* [Dataset records]
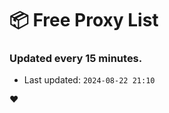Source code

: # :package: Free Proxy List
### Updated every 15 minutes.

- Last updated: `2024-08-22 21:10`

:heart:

--

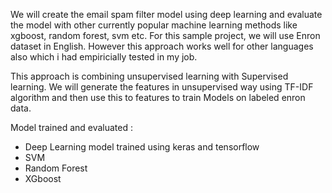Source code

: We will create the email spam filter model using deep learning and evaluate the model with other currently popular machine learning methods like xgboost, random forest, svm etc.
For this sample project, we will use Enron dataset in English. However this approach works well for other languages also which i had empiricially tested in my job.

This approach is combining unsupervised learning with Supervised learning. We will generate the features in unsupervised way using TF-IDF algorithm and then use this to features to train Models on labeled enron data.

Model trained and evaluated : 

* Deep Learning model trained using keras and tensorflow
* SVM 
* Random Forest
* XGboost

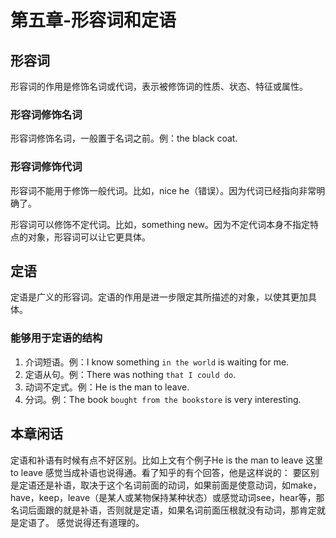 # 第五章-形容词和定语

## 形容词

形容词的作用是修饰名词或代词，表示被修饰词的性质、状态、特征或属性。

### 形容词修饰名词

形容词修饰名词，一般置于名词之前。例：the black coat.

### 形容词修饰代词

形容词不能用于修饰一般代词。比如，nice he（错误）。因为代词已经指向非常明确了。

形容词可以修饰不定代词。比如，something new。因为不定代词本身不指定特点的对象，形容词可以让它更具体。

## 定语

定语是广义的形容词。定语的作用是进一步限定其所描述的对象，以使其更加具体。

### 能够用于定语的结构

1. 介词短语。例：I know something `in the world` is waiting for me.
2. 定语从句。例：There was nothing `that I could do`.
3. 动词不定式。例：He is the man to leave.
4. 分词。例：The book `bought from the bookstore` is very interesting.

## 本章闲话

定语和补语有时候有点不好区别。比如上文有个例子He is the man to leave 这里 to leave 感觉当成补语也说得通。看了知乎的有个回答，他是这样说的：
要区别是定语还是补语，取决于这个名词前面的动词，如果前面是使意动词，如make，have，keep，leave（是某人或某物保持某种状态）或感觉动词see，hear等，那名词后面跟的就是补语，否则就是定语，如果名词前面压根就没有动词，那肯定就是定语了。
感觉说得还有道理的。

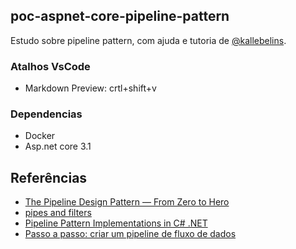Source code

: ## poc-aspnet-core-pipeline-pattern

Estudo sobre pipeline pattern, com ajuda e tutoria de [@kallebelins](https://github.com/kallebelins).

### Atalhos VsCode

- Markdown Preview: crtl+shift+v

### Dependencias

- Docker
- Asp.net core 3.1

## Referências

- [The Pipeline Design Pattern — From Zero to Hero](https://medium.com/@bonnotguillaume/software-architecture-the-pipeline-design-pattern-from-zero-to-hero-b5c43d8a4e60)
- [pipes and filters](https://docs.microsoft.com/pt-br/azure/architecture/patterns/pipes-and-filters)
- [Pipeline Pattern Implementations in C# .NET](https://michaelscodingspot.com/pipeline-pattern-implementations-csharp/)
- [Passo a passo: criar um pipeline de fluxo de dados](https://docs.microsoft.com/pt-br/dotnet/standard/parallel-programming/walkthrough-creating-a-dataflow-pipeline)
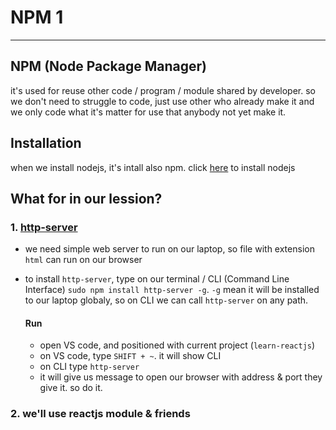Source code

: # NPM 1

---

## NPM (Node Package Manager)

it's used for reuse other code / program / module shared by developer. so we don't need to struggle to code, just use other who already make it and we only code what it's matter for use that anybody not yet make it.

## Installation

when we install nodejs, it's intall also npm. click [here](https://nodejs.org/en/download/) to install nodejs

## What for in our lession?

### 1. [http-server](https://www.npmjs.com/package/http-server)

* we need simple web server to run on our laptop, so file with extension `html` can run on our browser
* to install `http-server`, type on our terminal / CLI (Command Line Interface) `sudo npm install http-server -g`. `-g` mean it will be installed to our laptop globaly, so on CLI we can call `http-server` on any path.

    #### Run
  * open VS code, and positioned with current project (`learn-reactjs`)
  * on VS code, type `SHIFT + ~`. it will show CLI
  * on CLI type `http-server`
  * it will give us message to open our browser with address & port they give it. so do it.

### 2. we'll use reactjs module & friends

* [Action item] The answer must consist of every line above that contains the word "open".

* [Output below]
  * open VS code, and positioned with current project (`learn-reactjs`)
  * it will give us message to open our browser with address & port they give it. so do it.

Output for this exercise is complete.